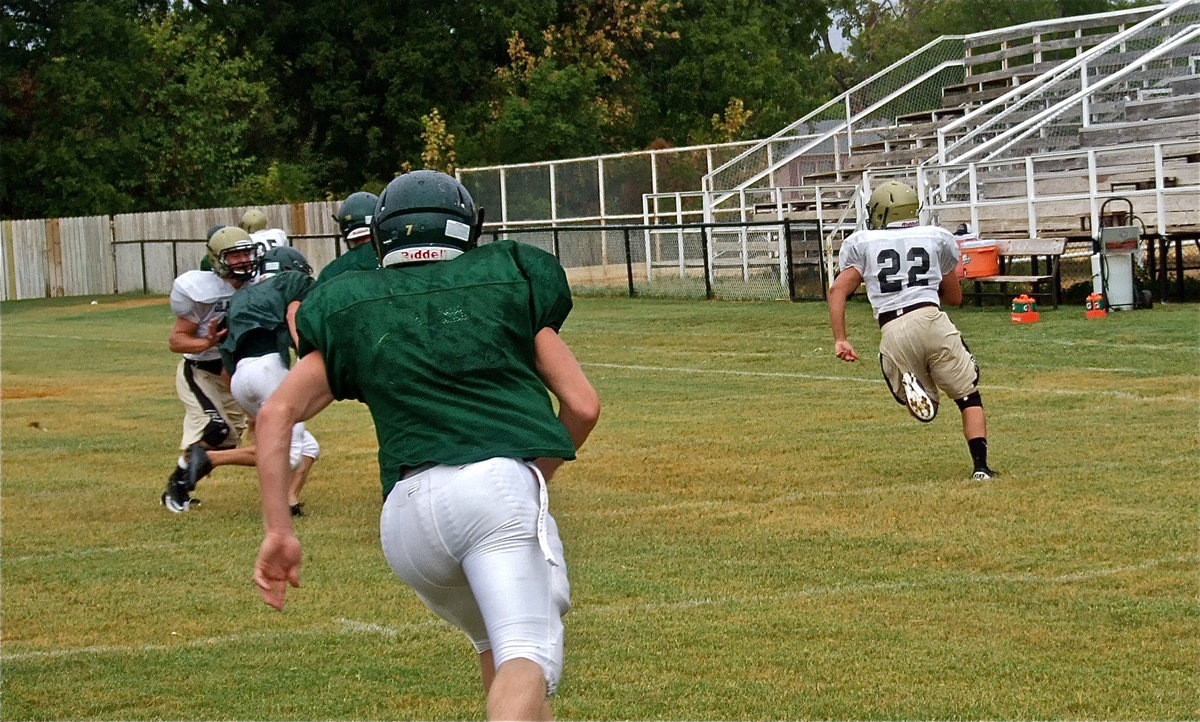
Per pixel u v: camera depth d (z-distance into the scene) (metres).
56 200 57.62
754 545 9.80
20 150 57.09
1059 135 31.94
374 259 10.52
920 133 36.56
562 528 10.55
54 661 7.75
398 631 8.13
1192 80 30.34
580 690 6.88
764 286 33.03
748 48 68.31
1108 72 34.62
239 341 11.25
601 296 36.69
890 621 7.87
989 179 29.00
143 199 60.38
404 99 64.81
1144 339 20.41
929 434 14.16
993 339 21.53
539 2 65.12
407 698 6.98
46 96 57.47
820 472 12.44
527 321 5.06
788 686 6.86
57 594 9.26
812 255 32.50
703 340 24.53
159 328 34.66
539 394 5.04
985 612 7.96
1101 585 8.40
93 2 58.97
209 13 67.38
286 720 6.72
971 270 25.81
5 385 23.02
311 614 8.55
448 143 56.88
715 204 37.59
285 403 4.99
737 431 14.95
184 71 61.25
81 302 47.72
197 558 10.24
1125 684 6.71
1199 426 13.66
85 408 19.77
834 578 8.84
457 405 4.90
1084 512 10.28
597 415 5.09
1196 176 26.64
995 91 35.78
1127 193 25.67
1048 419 14.54
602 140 61.66
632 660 7.33
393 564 4.96
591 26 66.12
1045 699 6.55
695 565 9.30
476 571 4.72
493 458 4.84
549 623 4.72
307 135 70.25
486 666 5.29
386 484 4.98
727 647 7.51
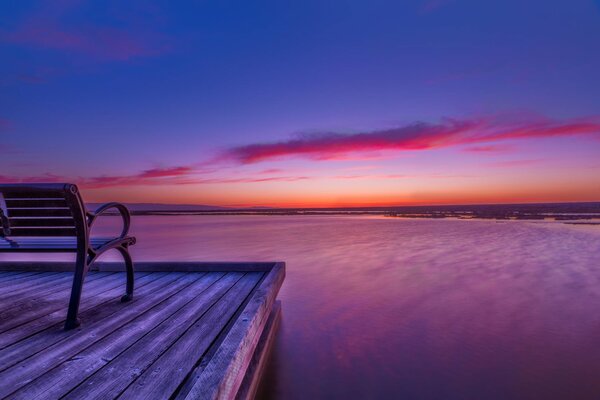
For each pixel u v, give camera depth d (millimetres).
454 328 4695
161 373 1818
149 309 2873
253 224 25062
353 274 7719
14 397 1585
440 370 3650
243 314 2352
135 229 20703
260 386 3369
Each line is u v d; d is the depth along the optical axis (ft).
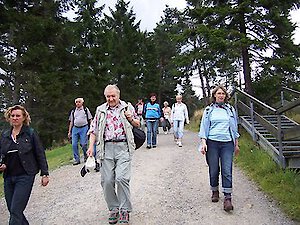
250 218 17.99
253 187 23.24
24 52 72.74
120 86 130.00
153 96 43.21
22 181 15.66
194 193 22.75
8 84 74.08
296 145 30.91
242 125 42.37
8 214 21.06
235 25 61.21
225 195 19.27
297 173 24.39
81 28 108.68
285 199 19.83
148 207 20.30
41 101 80.12
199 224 17.49
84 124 34.32
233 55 58.80
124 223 17.51
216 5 62.18
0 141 16.08
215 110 20.11
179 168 30.19
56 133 82.28
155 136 43.39
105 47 111.96
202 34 57.16
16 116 16.10
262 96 60.23
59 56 83.35
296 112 51.98
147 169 30.19
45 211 20.77
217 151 19.86
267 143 30.48
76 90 91.86
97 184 26.18
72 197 23.30
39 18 71.97
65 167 33.78
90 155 17.78
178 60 63.00
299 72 58.18
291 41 59.72
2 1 67.82
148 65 152.97
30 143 16.10
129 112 17.63
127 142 17.49
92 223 18.28
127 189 17.28
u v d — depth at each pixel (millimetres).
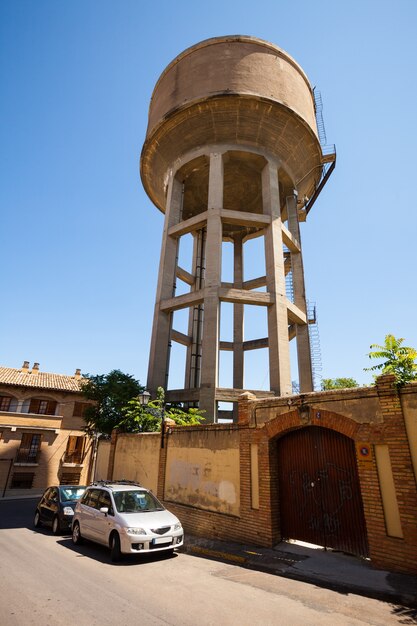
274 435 9016
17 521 14148
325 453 8289
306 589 6016
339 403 7852
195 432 11516
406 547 6297
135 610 5051
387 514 6703
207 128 20547
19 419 27297
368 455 7133
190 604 5312
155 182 24453
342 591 5902
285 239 20828
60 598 5477
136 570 7215
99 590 5879
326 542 7863
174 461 12133
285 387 16531
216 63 20281
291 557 7625
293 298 21219
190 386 22688
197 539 9852
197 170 22594
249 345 23719
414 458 6539
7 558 7879
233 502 9648
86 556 8352
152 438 13695
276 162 21531
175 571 7156
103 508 8625
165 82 22406
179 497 11508
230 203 25406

◆ Exercise: If a line in the records contains the word "depth", copy it.

◆ Task output:
Per pixel u v: camera depth d (z-distance into the scene) (metres).
For each pixel u v, give camera depth d (millimetres).
Each line is u v d; d is the depth along the optical axis (ft).
u v d — depth at each pixel (millimetres).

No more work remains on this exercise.